SLI allows systems to be configured with multiple graphics boards. So, for example, system builders and users can build systems with two, three, or four Nvidia boards.
In essence, Nvidia is offering what it calls "native" licensing of SLI to its partners and system builders. Native licensing will not require the use of Nvidia's nForce 200 bridge chip and thereby the company hopes to broaden the range of its graphics offerings on i7-based PCs.
To date, Nvidia has only offered, "which is basically an SLI chip that acts like a PCI Express bridge. That's been the only solution and that's been a very high-end solution. We'll continue to offer this," said Tom Peterson, director of Technical Marketing for MCP production at Nvidia.
PCI, or peripheral component interface, is the most common interface inside a PC for add-in boards.
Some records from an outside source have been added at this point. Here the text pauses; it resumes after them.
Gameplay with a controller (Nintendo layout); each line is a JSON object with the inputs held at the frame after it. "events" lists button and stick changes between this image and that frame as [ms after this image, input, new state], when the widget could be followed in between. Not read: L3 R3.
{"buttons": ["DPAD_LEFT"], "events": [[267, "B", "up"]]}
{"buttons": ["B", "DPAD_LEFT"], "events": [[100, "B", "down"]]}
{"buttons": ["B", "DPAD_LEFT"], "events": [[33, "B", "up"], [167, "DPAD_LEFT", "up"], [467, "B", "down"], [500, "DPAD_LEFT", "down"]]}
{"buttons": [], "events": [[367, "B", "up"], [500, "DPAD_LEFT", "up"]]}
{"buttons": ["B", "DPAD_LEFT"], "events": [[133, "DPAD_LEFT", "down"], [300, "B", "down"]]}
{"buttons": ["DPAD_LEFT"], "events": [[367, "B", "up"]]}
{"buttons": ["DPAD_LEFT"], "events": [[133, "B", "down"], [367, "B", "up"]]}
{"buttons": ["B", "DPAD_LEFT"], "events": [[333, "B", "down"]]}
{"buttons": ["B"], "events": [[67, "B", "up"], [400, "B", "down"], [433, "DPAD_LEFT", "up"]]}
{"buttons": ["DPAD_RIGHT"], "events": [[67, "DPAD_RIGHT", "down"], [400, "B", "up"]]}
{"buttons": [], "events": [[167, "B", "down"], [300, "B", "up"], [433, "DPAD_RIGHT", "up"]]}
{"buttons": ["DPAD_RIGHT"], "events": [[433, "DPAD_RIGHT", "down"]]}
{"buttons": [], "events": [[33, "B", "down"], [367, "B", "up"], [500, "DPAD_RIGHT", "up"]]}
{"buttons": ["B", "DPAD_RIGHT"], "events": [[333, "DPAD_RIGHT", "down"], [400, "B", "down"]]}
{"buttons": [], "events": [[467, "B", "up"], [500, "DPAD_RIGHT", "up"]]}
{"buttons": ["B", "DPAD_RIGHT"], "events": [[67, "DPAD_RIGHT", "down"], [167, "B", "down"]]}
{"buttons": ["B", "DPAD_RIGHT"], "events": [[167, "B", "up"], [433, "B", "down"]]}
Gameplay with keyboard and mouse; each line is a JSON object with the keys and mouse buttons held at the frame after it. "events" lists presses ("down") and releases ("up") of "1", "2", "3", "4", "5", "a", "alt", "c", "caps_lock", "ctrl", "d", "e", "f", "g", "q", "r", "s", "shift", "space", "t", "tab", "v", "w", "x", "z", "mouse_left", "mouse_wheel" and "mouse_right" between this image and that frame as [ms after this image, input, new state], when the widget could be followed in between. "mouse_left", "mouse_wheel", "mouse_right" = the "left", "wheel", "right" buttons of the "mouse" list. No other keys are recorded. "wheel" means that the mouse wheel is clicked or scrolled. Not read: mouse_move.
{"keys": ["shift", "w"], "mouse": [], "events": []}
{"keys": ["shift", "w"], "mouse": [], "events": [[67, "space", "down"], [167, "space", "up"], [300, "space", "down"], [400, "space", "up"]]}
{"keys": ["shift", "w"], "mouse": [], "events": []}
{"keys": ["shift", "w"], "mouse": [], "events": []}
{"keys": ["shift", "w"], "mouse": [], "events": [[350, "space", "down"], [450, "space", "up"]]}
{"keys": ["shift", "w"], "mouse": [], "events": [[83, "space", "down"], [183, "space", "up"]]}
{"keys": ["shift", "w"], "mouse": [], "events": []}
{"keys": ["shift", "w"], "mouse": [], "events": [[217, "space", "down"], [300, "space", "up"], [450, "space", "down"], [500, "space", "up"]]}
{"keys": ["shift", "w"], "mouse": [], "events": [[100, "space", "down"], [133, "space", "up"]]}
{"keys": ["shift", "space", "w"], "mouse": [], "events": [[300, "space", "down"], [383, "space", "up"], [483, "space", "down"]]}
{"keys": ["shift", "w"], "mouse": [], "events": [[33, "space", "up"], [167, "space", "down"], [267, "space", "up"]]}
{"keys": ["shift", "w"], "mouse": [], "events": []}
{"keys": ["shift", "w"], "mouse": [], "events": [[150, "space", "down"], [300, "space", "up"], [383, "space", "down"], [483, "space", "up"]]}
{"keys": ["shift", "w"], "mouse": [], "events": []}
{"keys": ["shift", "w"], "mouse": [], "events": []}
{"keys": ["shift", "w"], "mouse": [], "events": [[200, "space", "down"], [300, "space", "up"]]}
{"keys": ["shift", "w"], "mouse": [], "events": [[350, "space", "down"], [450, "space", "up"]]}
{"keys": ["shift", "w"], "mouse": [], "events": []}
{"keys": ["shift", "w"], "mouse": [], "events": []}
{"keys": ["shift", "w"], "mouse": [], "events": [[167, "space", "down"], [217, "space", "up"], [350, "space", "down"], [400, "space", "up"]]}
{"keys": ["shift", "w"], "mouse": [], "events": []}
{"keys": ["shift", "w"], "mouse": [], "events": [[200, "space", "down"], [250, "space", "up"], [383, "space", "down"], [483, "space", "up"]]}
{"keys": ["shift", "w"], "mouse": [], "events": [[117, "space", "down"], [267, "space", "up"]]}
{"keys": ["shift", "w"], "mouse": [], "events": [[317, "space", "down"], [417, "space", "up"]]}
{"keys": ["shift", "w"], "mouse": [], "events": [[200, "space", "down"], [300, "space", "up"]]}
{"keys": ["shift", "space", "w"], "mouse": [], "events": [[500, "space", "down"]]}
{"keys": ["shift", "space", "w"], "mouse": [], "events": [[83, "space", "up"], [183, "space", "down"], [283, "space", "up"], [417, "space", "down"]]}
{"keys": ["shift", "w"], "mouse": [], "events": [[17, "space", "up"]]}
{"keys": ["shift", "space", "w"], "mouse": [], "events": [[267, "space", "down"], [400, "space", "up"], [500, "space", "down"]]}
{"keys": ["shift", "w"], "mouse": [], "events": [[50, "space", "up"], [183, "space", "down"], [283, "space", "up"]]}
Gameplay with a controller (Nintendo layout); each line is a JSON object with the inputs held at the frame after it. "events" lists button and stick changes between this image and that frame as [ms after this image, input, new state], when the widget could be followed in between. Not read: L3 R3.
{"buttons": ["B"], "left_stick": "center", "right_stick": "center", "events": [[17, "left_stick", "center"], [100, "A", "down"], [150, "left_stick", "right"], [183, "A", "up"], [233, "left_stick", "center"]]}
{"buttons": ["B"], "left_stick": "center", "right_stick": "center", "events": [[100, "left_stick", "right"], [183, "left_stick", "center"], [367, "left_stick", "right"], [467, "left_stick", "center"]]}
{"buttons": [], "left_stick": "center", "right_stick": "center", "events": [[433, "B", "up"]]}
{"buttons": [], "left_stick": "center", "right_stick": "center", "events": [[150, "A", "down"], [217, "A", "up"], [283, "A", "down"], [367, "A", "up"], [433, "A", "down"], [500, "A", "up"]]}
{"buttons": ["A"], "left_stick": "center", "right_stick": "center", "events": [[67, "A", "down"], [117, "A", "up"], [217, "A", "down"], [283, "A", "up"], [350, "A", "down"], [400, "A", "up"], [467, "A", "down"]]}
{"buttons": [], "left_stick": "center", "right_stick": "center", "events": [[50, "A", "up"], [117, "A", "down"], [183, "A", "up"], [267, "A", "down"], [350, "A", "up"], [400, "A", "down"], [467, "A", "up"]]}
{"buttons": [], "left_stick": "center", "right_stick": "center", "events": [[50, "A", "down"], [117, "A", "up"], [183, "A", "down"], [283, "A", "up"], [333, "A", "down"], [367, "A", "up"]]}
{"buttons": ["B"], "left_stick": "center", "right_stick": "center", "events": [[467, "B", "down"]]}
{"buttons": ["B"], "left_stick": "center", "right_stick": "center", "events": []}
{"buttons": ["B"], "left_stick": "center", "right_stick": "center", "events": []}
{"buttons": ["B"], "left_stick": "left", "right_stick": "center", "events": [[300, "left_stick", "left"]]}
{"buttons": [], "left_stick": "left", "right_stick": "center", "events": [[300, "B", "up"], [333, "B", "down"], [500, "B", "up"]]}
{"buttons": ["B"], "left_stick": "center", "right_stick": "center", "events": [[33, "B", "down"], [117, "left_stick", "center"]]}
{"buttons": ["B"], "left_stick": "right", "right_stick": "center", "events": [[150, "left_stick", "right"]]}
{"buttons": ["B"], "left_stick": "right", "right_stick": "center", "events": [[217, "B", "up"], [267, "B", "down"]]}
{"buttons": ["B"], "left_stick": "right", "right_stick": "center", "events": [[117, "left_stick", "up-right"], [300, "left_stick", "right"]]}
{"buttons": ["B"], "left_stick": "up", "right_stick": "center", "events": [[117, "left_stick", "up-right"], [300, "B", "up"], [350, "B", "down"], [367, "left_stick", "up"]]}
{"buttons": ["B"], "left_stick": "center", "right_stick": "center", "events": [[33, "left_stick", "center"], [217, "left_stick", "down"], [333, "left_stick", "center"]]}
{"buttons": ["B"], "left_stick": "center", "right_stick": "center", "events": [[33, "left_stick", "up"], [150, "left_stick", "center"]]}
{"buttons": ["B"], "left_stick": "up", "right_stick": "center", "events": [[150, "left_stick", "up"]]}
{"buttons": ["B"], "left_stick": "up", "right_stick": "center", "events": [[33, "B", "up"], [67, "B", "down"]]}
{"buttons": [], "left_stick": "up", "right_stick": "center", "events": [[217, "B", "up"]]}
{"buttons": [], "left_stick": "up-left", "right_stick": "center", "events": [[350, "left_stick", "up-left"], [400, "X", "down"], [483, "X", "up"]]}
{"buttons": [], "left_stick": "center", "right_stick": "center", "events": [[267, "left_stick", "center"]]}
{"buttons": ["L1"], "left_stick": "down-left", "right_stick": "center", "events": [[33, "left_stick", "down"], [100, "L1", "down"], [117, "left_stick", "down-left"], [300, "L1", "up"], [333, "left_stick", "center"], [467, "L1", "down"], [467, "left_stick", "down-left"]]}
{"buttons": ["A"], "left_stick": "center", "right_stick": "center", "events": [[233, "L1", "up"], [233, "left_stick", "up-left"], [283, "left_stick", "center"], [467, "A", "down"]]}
The distinction between native and nForce 200 is that native SLI "allows for more common configurations," said Bryan Del Rizzo, an Nvidia spokesman.
One source at a U.S.-based PC maker said that Nvidia was losing ground to AMD-ATI by not bringing out an SLI solution that could appeal to more system builders and users, especially with Intel's Core i7 on the horizon.
"It's something that customers have been asking us for a long time and actually a big change for Nvidia," Peterson said.
Nvidia will certify partner circuit boards in its Santa Clara, Calif., certification lab, Peterson said. Certification is required to enable SLI.
On another front, Nvidia will announce a new high-performance "motherboard GPU" in the coming weeks. This will be a follow-on to its GeForce 8200 mGPU, which is an integrated graphics chipset for desktop PCs that use Intel processors.
The upcoming mGPU will compete with the Intel G45 integrated graphics chipset.